Hacía muchos años que no recordaba esos días. Me he entristecido. Llamo a Nina para abrazarla, y ella, sorprendida, gime bajito y acomoda su cabeza en mi hombro. Lloro por la maldad de aquella amiga, lloro como si sintiera de nuevo el codazo en mi vientre, por mi debilidad, por la niña que era yo entonces y que no supo defenderse, ni cuestionar las razones por las que me había sentido tan mal. Lloro por haber sido cobarde y por el silencio ante mis padres, furiosa con ellos por su preocupación egoísta con su matrimonio y sus infidelidades, cuando debíamos ser nosotros, los hijos, lo primero.

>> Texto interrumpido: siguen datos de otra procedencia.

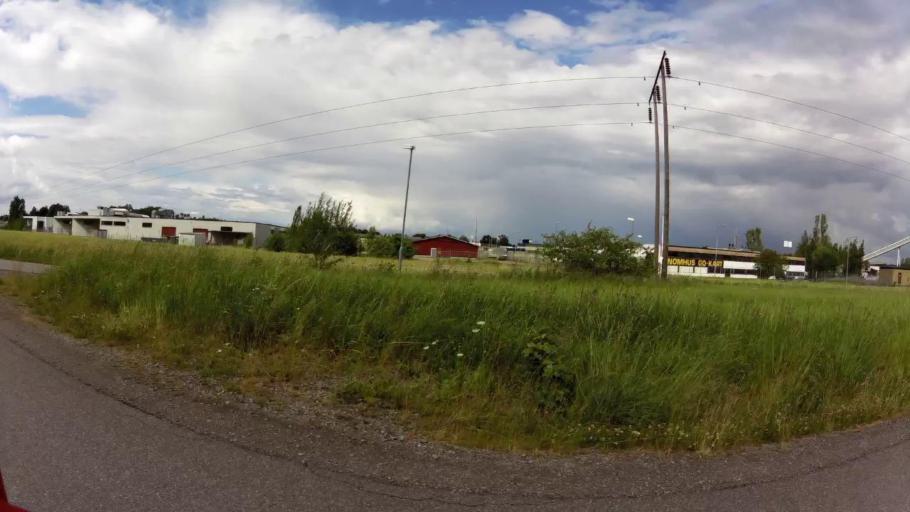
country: SE
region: OEstergoetland
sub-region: Linkopings Kommun
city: Linkoping
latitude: 58.3964
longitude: 15.6876
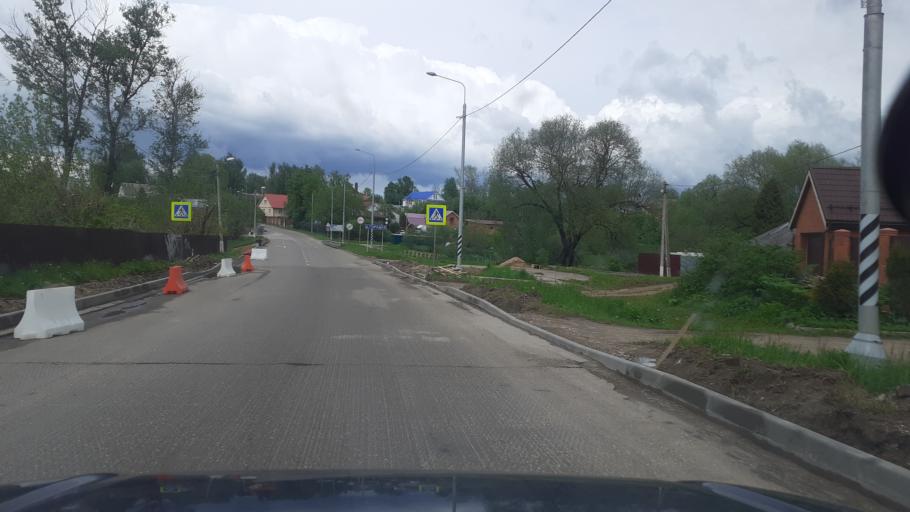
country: RU
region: Moskovskaya
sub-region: Volokolamskiy Rayon
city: Volokolamsk
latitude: 56.0400
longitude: 35.9554
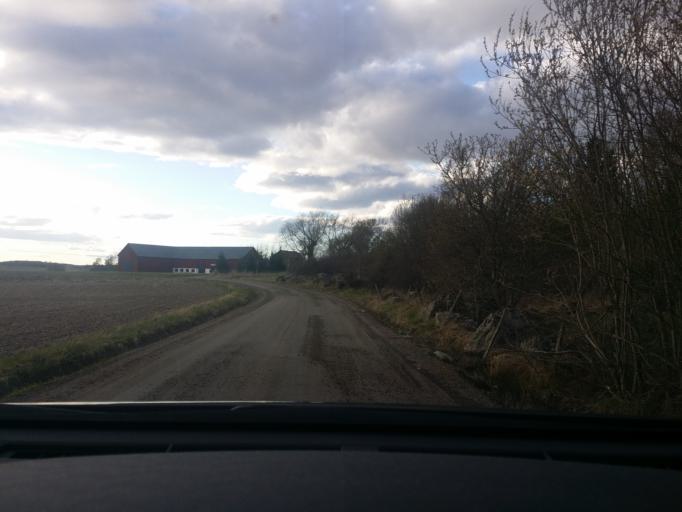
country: SE
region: Vaestmanland
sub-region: Vasteras
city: Vasteras
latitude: 59.5512
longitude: 16.4586
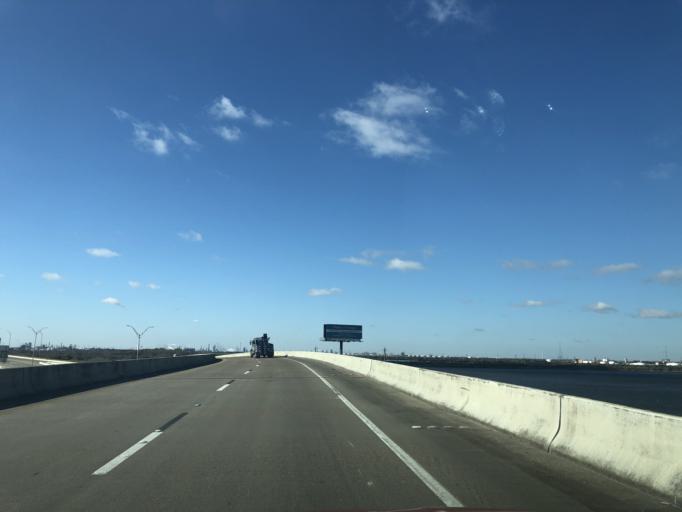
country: US
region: Texas
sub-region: Harris County
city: Baytown
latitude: 29.7141
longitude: -94.9999
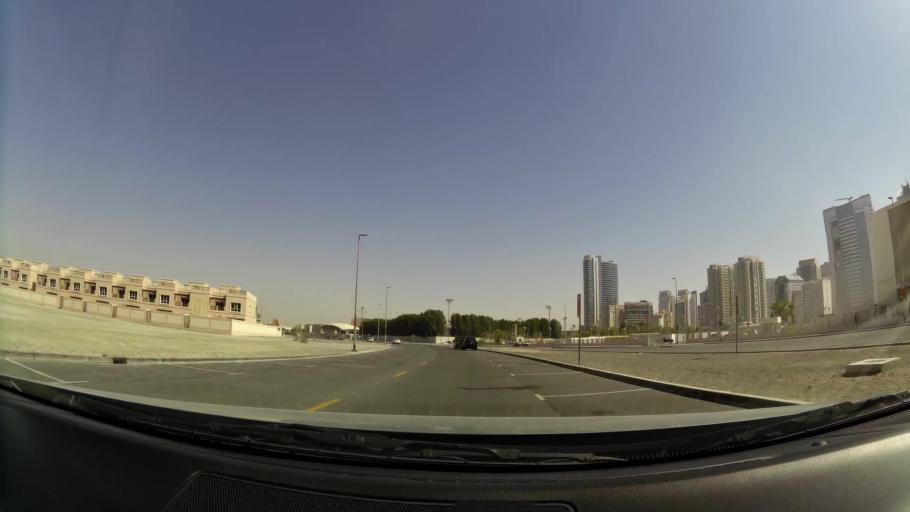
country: AE
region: Dubai
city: Dubai
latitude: 25.1041
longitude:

Lloro por la falta de comprensión de mi abuela, que me castigaba y me ridiculizaba en lugar de ser el consuelo que no encontraba en mis padres. Lloro por mi hermano, aunque no sé muy bien por qué. Por las frases que murieron en mis labios y que me habrían liberado, por la comida que se perdió por el inodoro y el dinero que gasté en ella, por todas las pequeñas vergüenzas que he arrostrado, por los errores de los médicos, primero, y del psicólogo, después.
Con las lágrimas sale la pena que no sentí por la enfermita que se suicidó, y el horror que me invadía cada vez que Amelia me mostraba un nuevo corte. Aflora el miedo a volverme loca y a que me trataran como tal, y el rencor hacia mis padres por haberme llevado al médico sin ni siquiera preguntarme lo que me ocurría, ni preguntarse qué les ocurría.
Lloro por cada vez que le he cerrado la puerta a Nina, y por las tardes con mis amigas que me he perdido porque me sentía gorda, o porque, tras probarme tres pantalones, me derrumbaba en la cama, desesperada, y luego corría a la nevera a devorar lo que fuera. Lloro por recordar mejor dónde podía esconderme para comer durante aquellas colonias de verano que los rostros de los amigos que hice. Por los cumpleaños a los que renuncié a asistir, porque creía que no sabría controlarme, por las fiestas en la piscina de mi prima a las que falté. Por aquella vida que no iba a regresar y que había desperdiciado minuto a minuto. Por aquellas punzadas de hambre que en realidad eran otra cosa, otro dolor, otra herida.
Y, en ese momento, rompo a gritar.
La herida oculta, Principal de los libros, Barcelona, 2010, pp. 143-451.